TASK GOAL: Beginning with the line that contains "automatiquement créé dans", output each line below exactly through the last one, both included, and nothing else.

Saved data entries:
################

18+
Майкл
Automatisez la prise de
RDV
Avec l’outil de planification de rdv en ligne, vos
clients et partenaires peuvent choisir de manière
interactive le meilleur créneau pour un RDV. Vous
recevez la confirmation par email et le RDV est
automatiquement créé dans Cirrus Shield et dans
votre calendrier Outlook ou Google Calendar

################

RESPONSE BOX:
automatiquement créé dans Cirrus Shield et dans
votre calendrier Outlook ou Google Calendar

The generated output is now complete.